Leaning back in his comfortable old recliner, looking around his cheap two-room apartment, Gordon glanced at the old Roi Tan cigar box on the lamp stand near his chair. He’d kept that box since he was a kid. It held a lot of memories for Gordon. He and his older brother, Rayburn, had each started keeping their “important stuff” in what they’d called their “private safes” when he was seven years old and Rayburn was ten.
Actually, it was Rayburn that started this keepsake tradition and Gordon had followed Rayburn’s lead. Rayburn was always the leader for Gordon, and Gordon didn’t mind that at all.
Rayburn died in a drowning accident a year later. Gordon still missed his older brother after all those years.
Now, having just turned fifty, Gordon was feeling a little nostalgic. He reached over to pick up the old Roi Tan cigar box and brought it over onto his lap. The lid on the old wooden box was worn to the point of almost falling off. Gordon opened the lid. The first item he saw was the old jack knife his Grandpa had given him when he was a boy. The bone handle on the knife was pretty worn and the big blade was broken off, but the two smaller blades were still intact and in perfect working order.
Other items Gordon had slipped into his old cigar box included the Bronze Star and Purple Heart he’d gotten in Vietnam.
Gordon spotted the valve stem he’d taken from the inner tube of Rayburn’s bicycle one summer a long time ago. It had been left over from a prank he’d pulled on Rayburn, flattening one of his bike tires.
Rayburn and Gordon had experimented with smoking one summer many years ago. The partially empty white muslin bag of Bull Durham tobacco was all that was left of that memory. Gordon could almost taste the dirty grass flavor when they lit up their ragged looking “roll-your-own” cigarettes. He still vividly remembered how he had thrown up behind the garage following that experiment.
Gordon dug deeper into the old wooden box, unwrapping the smooth stone he’d picked up on that camping trip with his parents. To Gordon’s amazement, as he unwrapped the stone, it seemed to be glowing.

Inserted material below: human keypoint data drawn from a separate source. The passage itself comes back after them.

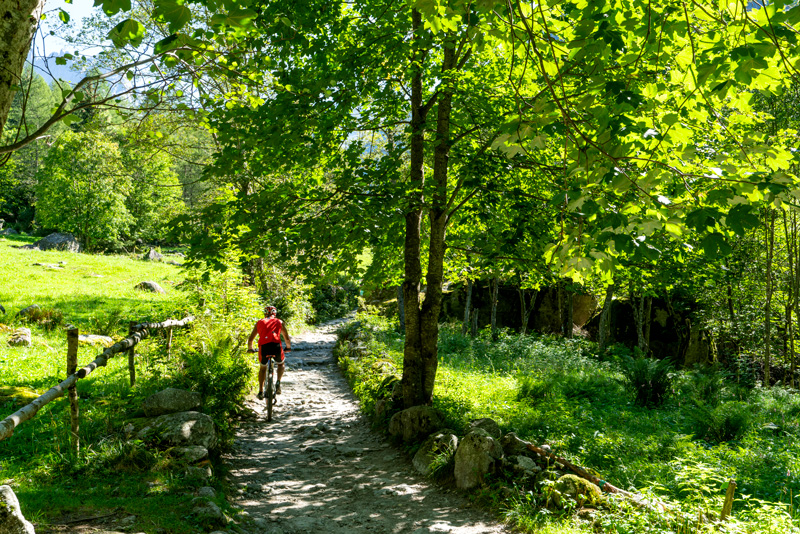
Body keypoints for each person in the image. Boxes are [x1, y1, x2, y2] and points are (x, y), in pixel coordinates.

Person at [247, 305, 292, 399]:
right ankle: (278, 382)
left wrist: (250, 349)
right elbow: (286, 338)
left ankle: (260, 391)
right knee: (281, 364)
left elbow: (251, 339)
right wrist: (288, 348)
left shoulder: (259, 322)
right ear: (274, 313)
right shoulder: (279, 322)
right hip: (276, 346)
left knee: (263, 368)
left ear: (265, 313)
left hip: (264, 347)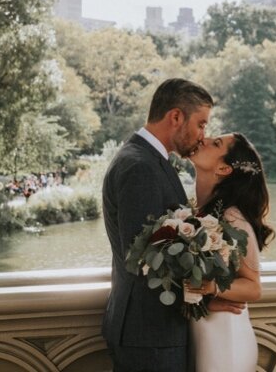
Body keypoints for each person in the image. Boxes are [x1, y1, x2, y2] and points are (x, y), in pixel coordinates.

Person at [101, 77, 238, 372]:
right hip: (148, 335)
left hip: (150, 331)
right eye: (201, 124)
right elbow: (142, 260)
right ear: (176, 117)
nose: (203, 135)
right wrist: (200, 301)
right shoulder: (141, 167)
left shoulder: (148, 160)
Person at [186, 132, 272, 372]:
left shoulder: (231, 218)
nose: (202, 139)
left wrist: (210, 288)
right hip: (203, 333)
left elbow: (253, 287)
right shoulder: (194, 212)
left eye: (216, 144)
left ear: (224, 169)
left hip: (225, 341)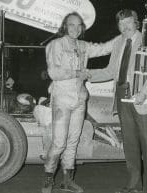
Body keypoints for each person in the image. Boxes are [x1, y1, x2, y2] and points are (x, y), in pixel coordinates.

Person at [88, 9, 147, 193]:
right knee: (129, 144)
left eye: (128, 22)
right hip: (122, 96)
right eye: (121, 24)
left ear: (136, 23)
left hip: (143, 98)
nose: (125, 27)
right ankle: (134, 185)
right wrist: (87, 74)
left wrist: (144, 93)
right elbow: (110, 71)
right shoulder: (118, 42)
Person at [42, 12, 116, 193]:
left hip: (80, 100)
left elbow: (105, 48)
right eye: (71, 25)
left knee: (73, 141)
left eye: (78, 25)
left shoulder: (84, 46)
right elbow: (54, 73)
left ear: (82, 28)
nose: (75, 29)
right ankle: (48, 178)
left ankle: (67, 181)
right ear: (64, 27)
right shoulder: (56, 45)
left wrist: (125, 34)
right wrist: (77, 73)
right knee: (59, 143)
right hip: (61, 99)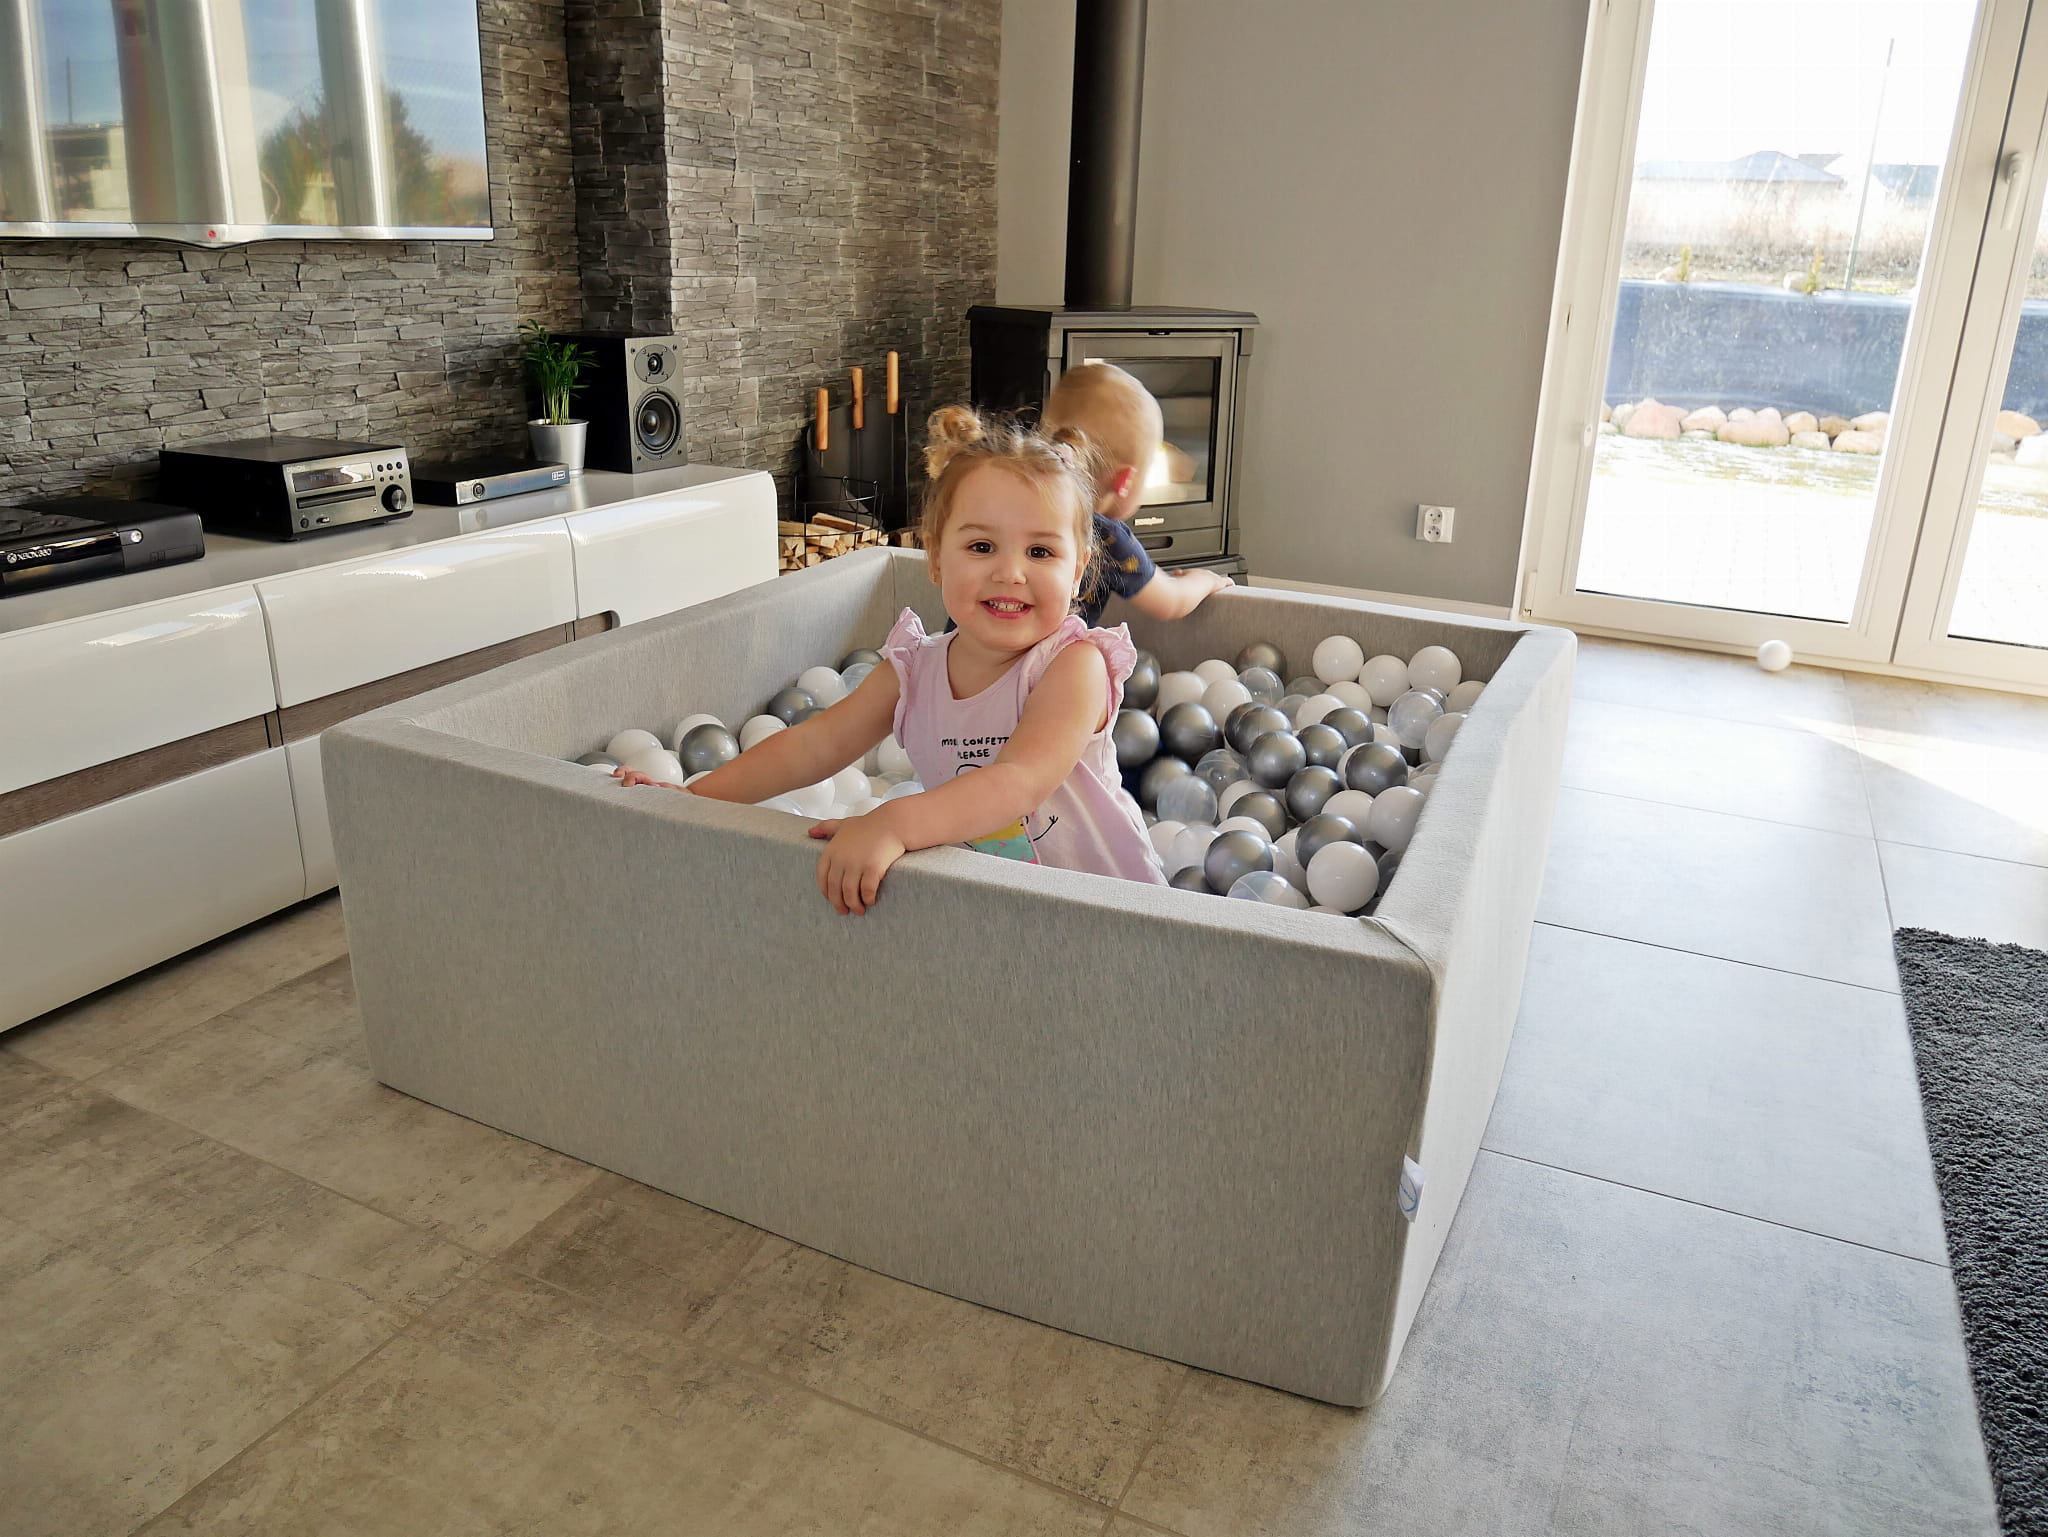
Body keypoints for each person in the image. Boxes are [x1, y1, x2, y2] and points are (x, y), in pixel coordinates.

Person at [616, 406, 1166, 914]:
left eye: (1040, 551)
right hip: (1001, 911)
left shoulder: (1072, 667)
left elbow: (1018, 782)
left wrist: (892, 822)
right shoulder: (914, 670)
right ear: (935, 557)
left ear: (1077, 572)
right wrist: (695, 798)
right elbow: (815, 745)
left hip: (1116, 916)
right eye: (981, 547)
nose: (1010, 572)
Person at [1039, 361, 1234, 626]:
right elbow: (1172, 602)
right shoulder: (1105, 536)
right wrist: (1207, 580)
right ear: (1125, 481)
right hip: (1053, 652)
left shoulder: (1015, 503)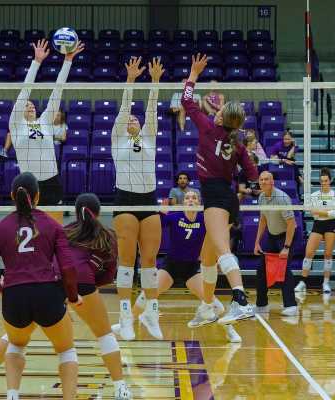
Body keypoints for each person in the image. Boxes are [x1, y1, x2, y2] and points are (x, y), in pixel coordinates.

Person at [0, 192, 132, 399]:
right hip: (82, 283)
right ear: (100, 213)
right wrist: (88, 286)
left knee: (17, 336)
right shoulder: (108, 235)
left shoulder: (65, 230)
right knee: (104, 335)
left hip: (54, 281)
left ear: (75, 212)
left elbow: (54, 257)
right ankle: (120, 389)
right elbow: (109, 275)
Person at [0, 172, 82, 400]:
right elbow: (68, 269)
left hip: (14, 296)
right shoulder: (53, 225)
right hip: (47, 293)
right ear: (38, 196)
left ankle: (13, 395)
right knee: (66, 350)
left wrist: (0, 289)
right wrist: (73, 297)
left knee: (16, 345)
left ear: (11, 196)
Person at [182, 53, 258, 326]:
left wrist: (193, 74)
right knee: (207, 257)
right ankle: (206, 308)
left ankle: (241, 300)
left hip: (215, 196)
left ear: (223, 118)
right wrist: (252, 186)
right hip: (226, 196)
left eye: (220, 110)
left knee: (223, 250)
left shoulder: (207, 128)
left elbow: (187, 101)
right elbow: (252, 173)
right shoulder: (237, 144)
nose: (216, 111)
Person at [112, 190, 242, 342]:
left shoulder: (205, 219)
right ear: (183, 202)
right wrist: (161, 213)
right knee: (146, 295)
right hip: (171, 266)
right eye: (187, 198)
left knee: (212, 302)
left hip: (192, 268)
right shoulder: (174, 216)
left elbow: (218, 235)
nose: (191, 200)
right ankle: (126, 324)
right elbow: (151, 227)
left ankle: (230, 330)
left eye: (194, 198)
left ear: (199, 202)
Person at [112, 56, 163, 341]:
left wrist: (155, 82)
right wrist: (131, 80)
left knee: (150, 260)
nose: (132, 119)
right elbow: (124, 109)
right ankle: (124, 317)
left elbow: (152, 111)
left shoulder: (149, 137)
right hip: (126, 200)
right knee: (126, 261)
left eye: (135, 118)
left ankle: (151, 313)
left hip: (149, 200)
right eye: (129, 118)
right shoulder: (117, 138)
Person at [8, 39, 83, 222]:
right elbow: (25, 91)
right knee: (30, 230)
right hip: (28, 184)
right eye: (26, 105)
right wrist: (36, 62)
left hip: (51, 182)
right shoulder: (17, 124)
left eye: (32, 104)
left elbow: (57, 92)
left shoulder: (45, 122)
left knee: (54, 232)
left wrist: (68, 61)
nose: (30, 105)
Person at [253, 171, 298, 315]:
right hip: (272, 237)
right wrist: (257, 242)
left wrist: (286, 247)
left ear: (272, 182)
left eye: (267, 179)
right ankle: (262, 305)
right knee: (261, 270)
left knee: (284, 269)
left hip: (287, 237)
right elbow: (263, 219)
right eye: (261, 179)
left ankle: (291, 306)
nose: (264, 182)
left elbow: (292, 224)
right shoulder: (261, 197)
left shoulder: (282, 198)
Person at [295, 168, 335, 293]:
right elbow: (313, 214)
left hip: (331, 224)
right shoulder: (314, 195)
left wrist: (320, 211)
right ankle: (302, 282)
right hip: (318, 224)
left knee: (327, 254)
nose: (324, 183)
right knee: (309, 252)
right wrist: (324, 212)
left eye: (326, 181)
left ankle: (326, 283)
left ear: (330, 181)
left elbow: (333, 214)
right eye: (322, 181)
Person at [0, 111, 68, 157]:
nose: (56, 116)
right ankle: (4, 151)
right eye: (55, 115)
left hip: (50, 144)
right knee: (10, 134)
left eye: (58, 115)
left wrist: (51, 136)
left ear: (61, 117)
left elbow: (63, 138)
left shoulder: (63, 126)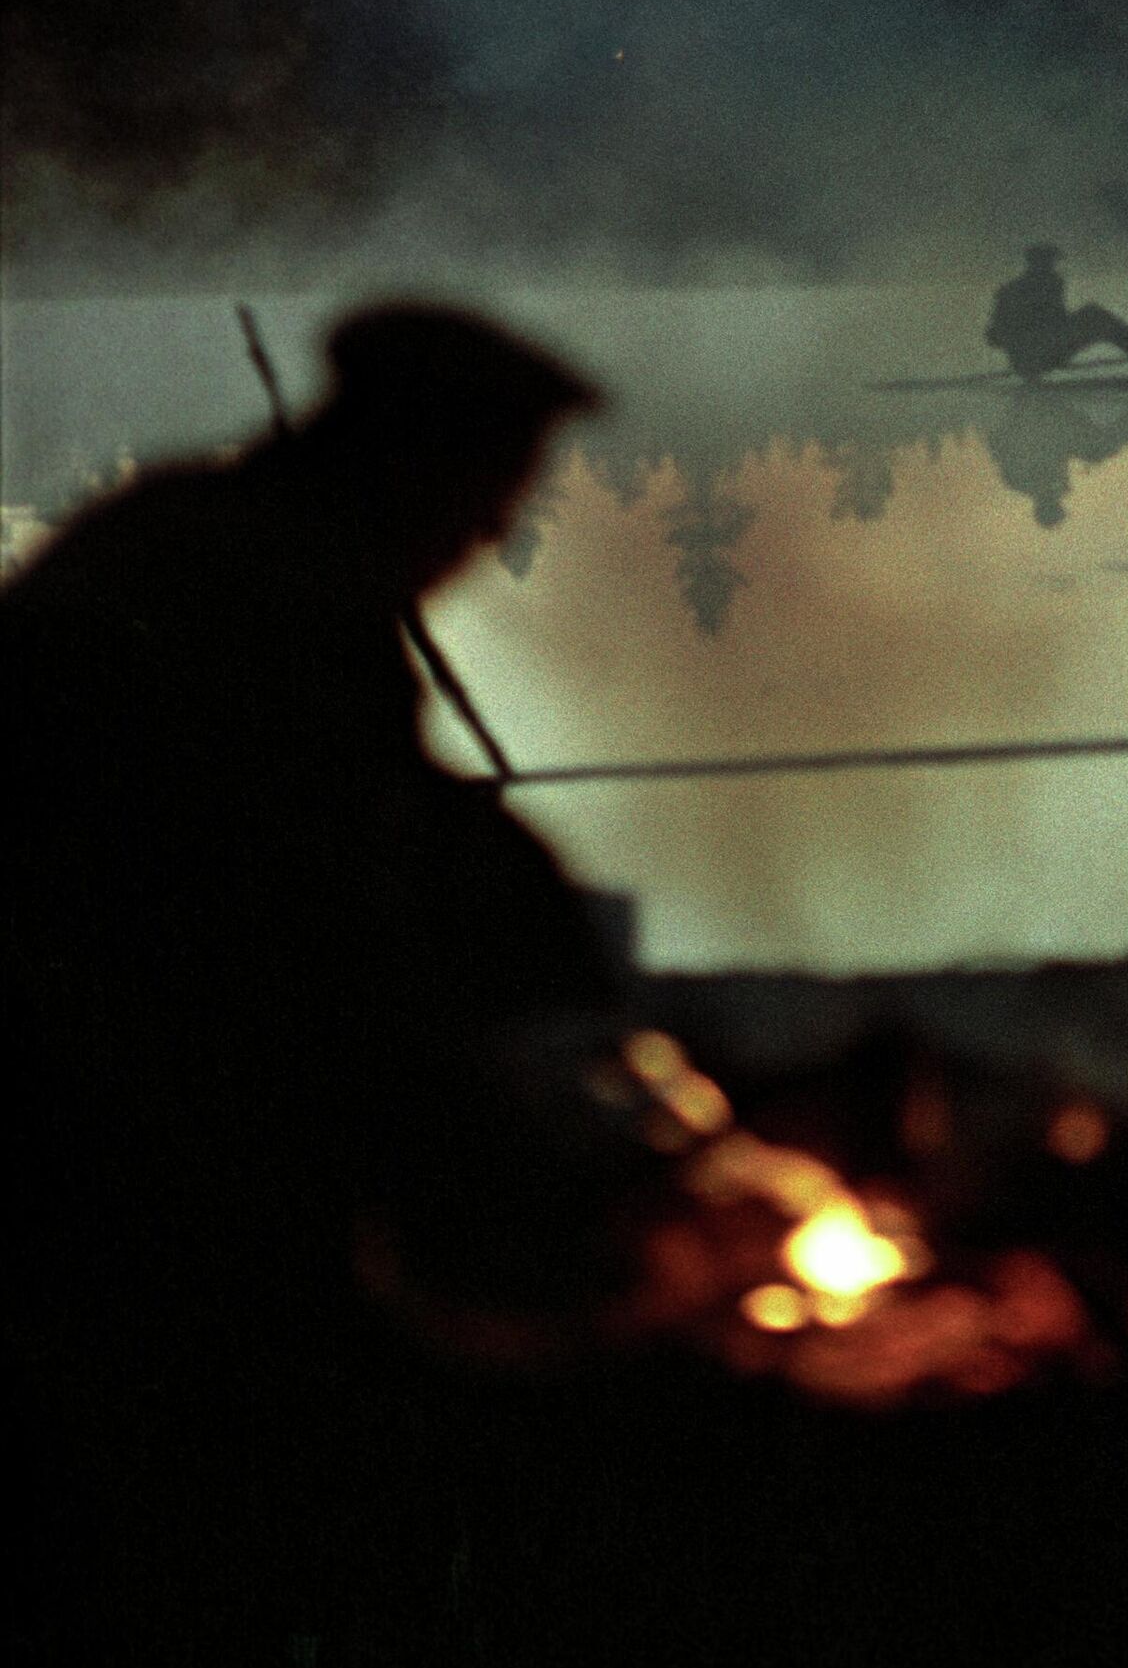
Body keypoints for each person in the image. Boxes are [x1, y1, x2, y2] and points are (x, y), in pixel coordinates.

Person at [7, 302, 650, 1364]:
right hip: (97, 1094)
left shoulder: (227, 546)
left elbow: (400, 813)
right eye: (488, 505)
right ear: (411, 466)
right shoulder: (255, 600)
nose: (485, 540)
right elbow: (300, 912)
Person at [985, 243, 1128, 382]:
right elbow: (995, 337)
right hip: (1032, 360)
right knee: (1096, 316)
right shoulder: (1019, 290)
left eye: (1052, 262)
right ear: (1036, 264)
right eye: (1049, 262)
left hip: (1038, 356)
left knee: (1096, 318)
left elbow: (995, 337)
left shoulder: (1040, 285)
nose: (1053, 267)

“What th’ hell?” Gordon muttered aloud, his eyes widening.
The surprisingly light stone was about two inches across and a half-inch or so thick, slightly oval in shape, its smooth surface was emitting a soft, iridescent blue glow.
“This is weird!” Gordon sat upright in his recliner and held the stone up to the nearby table lamp, “I never noticed this before!” Thinking it might simply be an odd Geode or Quartz he’d picked up in that creek bed all those years ago, Gordon turned the smooth blue stone over and over in his hand.
Gordon decided he would keep the odd stone with him and have it examined by one of his friends whose wife worked in a jewelry store.
Stuffing the stone into the pocket of his khaki shirt, Gordon stood up glanced at his watch. It was a little past seven. Gordon cinched up his belt—he’d lost about twenty pounds since his divorce—and muttered to himself, “might as well go get a bite to eat at Dooby’s. If I wait and eat later, I’ll be up all night fighting indigestion.” Gordon had wondered if maybe he was about to have an ulcer from the stress of his recent divorce.
Dooby’s was a hamburger joint a half-block from Gordon’s hotel. A few minutes later, he was stepping through the front door at Dooby’s Burgers.
“Yo, Gordo!” the overweight black guy behind the cash register looked up and smiled as he pushed his Vietnam Vet cap back on his head.
Gordon and Dooby had a lot in common. They were both just under six feet tall, although Dooby’s chest muscles had drifted somewhat southward. Both had been skinny kids when they soaked their feet in some of the same rice paddies in Vietnam. Both had lived in Oklahoma City most of their lives. Both were divorced. Long-winded conversation wasn’t really necessary for them to have a pretty good understanding of, and respect for, each other.
“Hey, Dooby,” Gordon grinned wryly, “the health department didn’t close you down today?”
“This is the only place a cheapskate like you can get a decent meal,” Dooby laughed uproariously, “you better hope they don’t shut me down.”